Due to this, Belgium has the record for the longest country without a federal government, 20 months, longer than Iraq. Industry in Wallonia dried up some years ago, while Flanders remains dynamic and cosmopolitan. Since there is a generous social security system, the Flemings resent the Walloons, as they believe they must shoulder the depressed region. Tensions between the two has increased in the last decade, culminating in a Flanders separatist’s movement, and this tension has exacerbated how immigrants are viewed and the debate over immigration policy.

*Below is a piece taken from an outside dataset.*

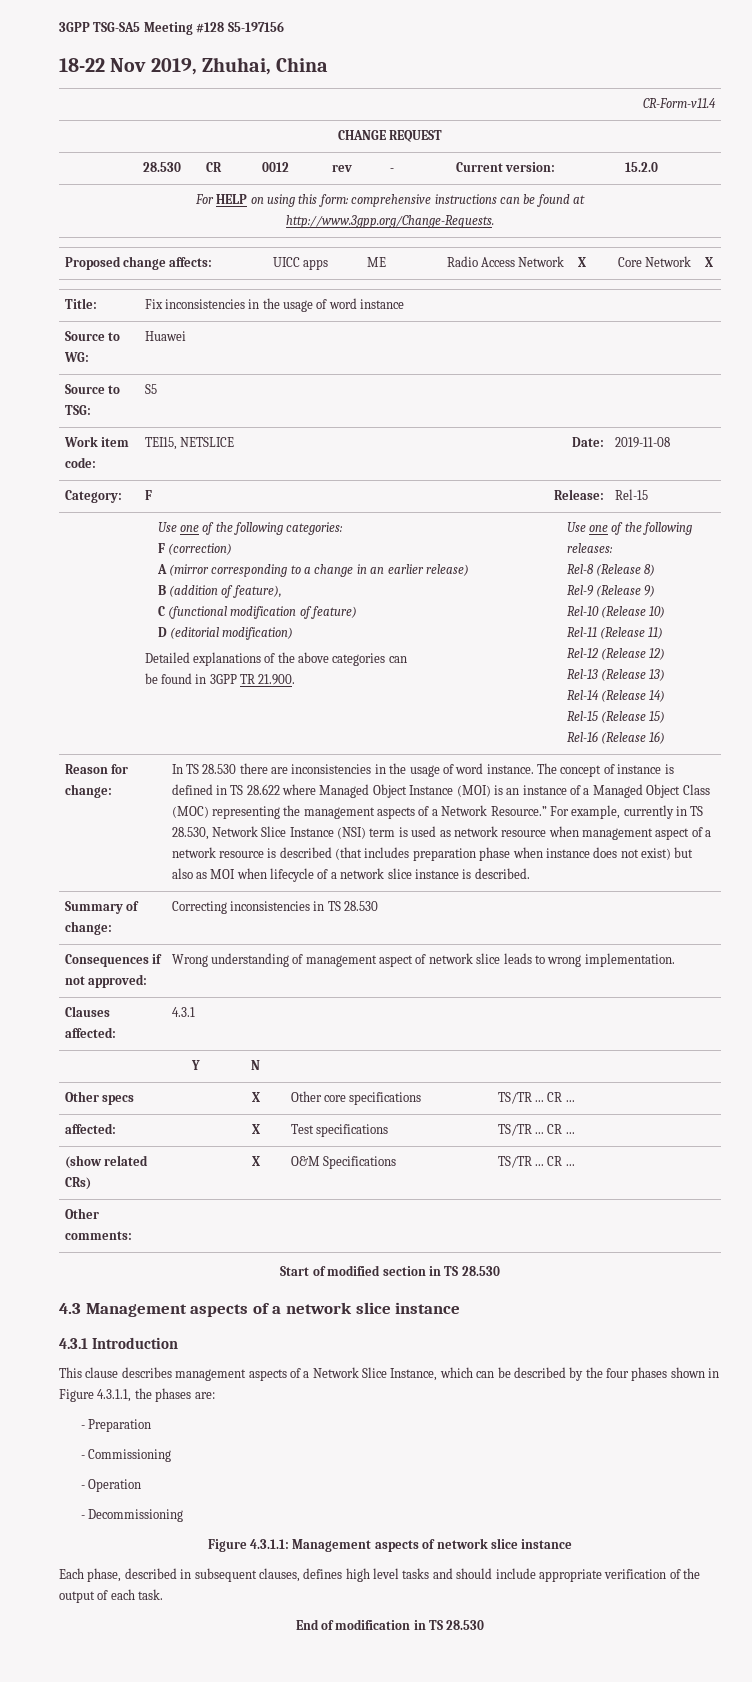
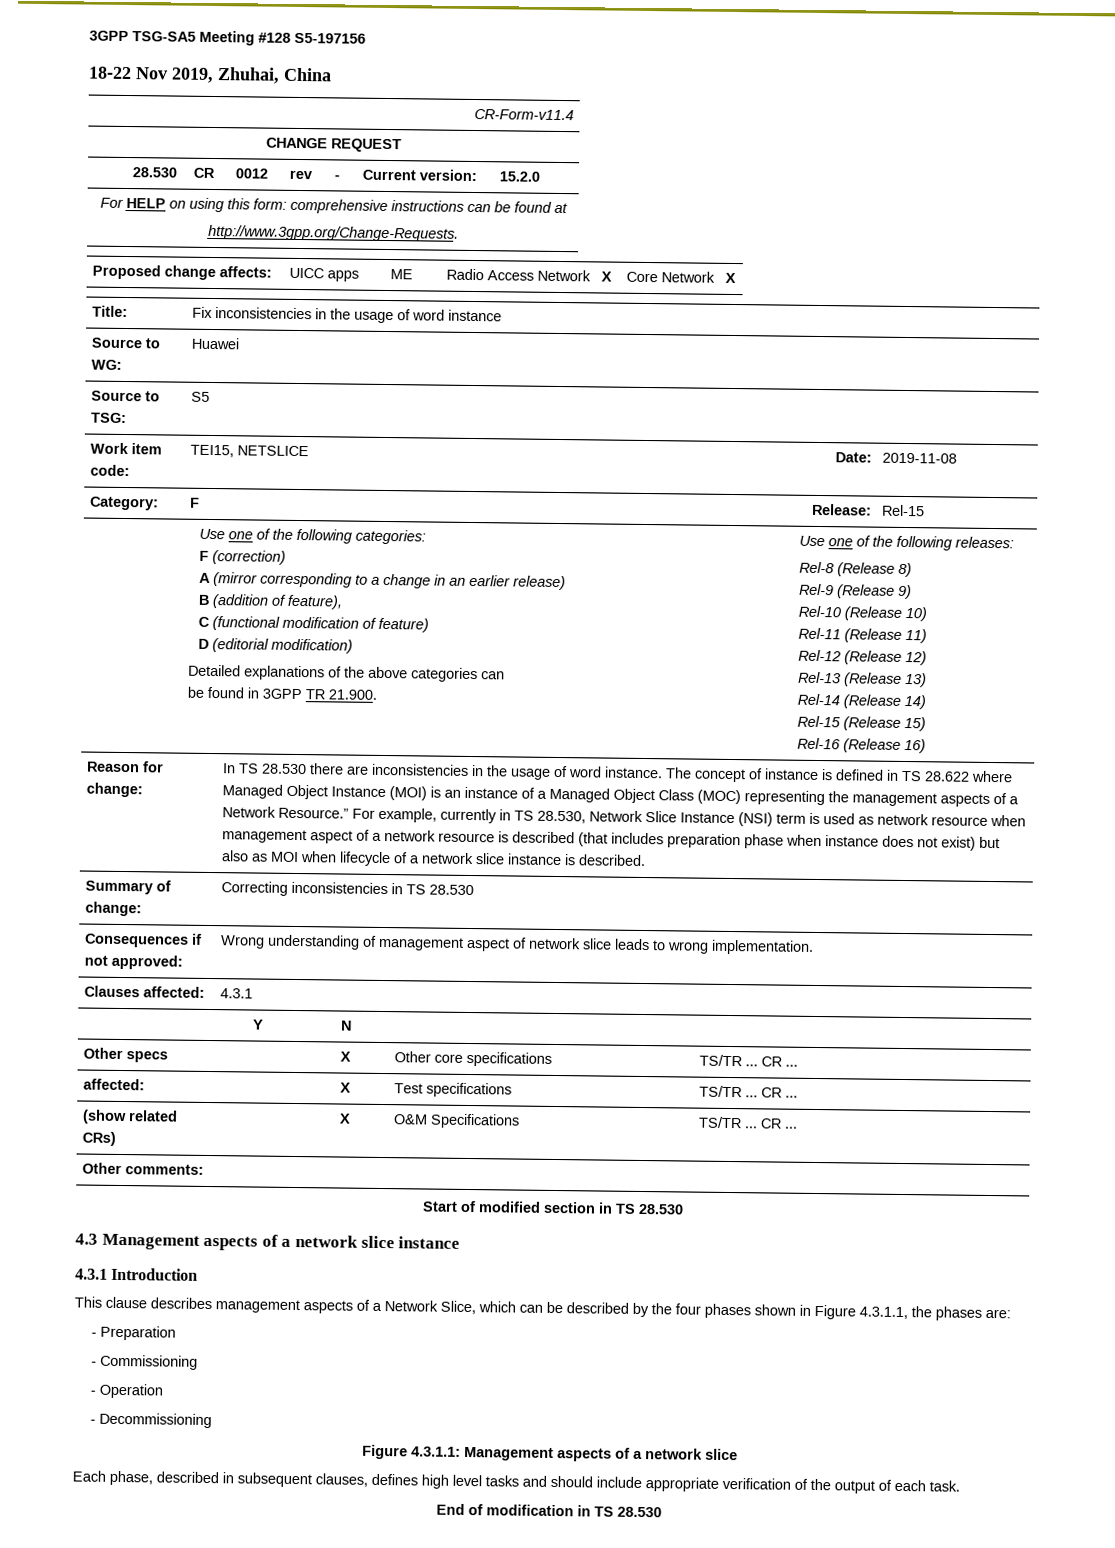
[362,1367,438,1381] Slice Instance, -> [440,1300,476,1315] Slice,
[436,1538,573,1549] network slice instance -> [633,1448,738,1461] a network slice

Besides these tensions, due to a long history of invasions, Belgians of all stripes distrust foreigners and try and keep to themselves, making integration less likely. My wife who is a Fleming (though she hates the term and prefers Flemish) says that in Flanders they pull the shades on problems and ignore them, rather than face them. Complaining and forgetting is the Belgian way, she says.

 Due to increasing tensions, Belgium, and other places in Europe, is seeing a rise in Right-wing parties. For Belgians these are the NVA and especially Vlaams Belang. “The extreme Right party wants to bring back beheadings,” Tom said matter-of-factly. “Because of what happened in Brussels. Instead, they (terrorists) will get life long sentences without parole. This is because one of the (Brussels) terrorists was released early from prison.”

In contrast, Tom said that the “Left-wing parties (Groen, sp.a) have this platform. They are for integration and setting up projects for getting there, and getting them (immigrants) to integrate, so that it’s not an ‘Us versus Them’ story, but an ‘Us’ story. Meanwhile, the Right-wing party abuses the feelings of people toward immigrants to put forth their agenda.”

I asked if he thought integration could even be possible. Tom mentioned he had a Walloon uncle. “In our family it is normal to speak both French and Dutch.” He believes a systematic integration policy could solve the problem. Though many believe Walloons and Flemings are too different, Tom sees a different problem.

“It is the government who works against this,” he said. “If you want to live in Brussels and you speak Dutch you have to fill out a form there. They (city clerks) claim that they only have French forms. But if you fill out the French one, it means you are a French speaker, meaning the French speakers will have more representation in government and so more power.”

I asked where concentration schools came from. “It’s not a system (policy),” he said. This is de facto segregation. “It’s because the schools are located in an area where ghettos form. Even if they (the student) is brilliant they (the parents) send them to vocational schools. It’s because they want something close to the house.” In Flanders you can choose which school your child attends.

The Flemings may historically be wary of foreigners. But many are open to integration, according to Tom. It’s a misconception that Muslim immigrants don’t want to integrate either.

The majority of Belgian Islamic terrorists were of Moroccan decent, between the ages of 20 and 24, and had obtained a low level of education, according to the Royal Institute for International Relations, a Brussels-based think tank. ISIS recruiters prey on the alienation, poor economic prospects, and the feelings of belonging to two worlds but not fitting into either.

I asked him why so many of ISIS’s recruits were Moroccan. “They have nothing but religion in their lives,” Tom said. “Moroccans go to small mosques. They go to people’s houses where an Imam reads the Koran to them. If you are a radical leader, this is a good way to radicalize people.”

There are glimpses that this divide between Flemings and immigrants is not new. The teacher mentioned nearing the end of our interview, “A friend of mine, his father was a printer. They turned their house into a museum. They showed me plates from over a hundred years ago. These were up in Antwerp at the time. ‘No admission for those of African descent.’ From 1891.”

Still there are rays of hope. “We have Moroccan families in my town completely integrated. They join potlucks and they bring a stew. But you would have to change a lot of attitudes on both sides.” That’s going to take time, and there is a lot of resistance to change by both communities, and perhaps in bureaucratic structures too.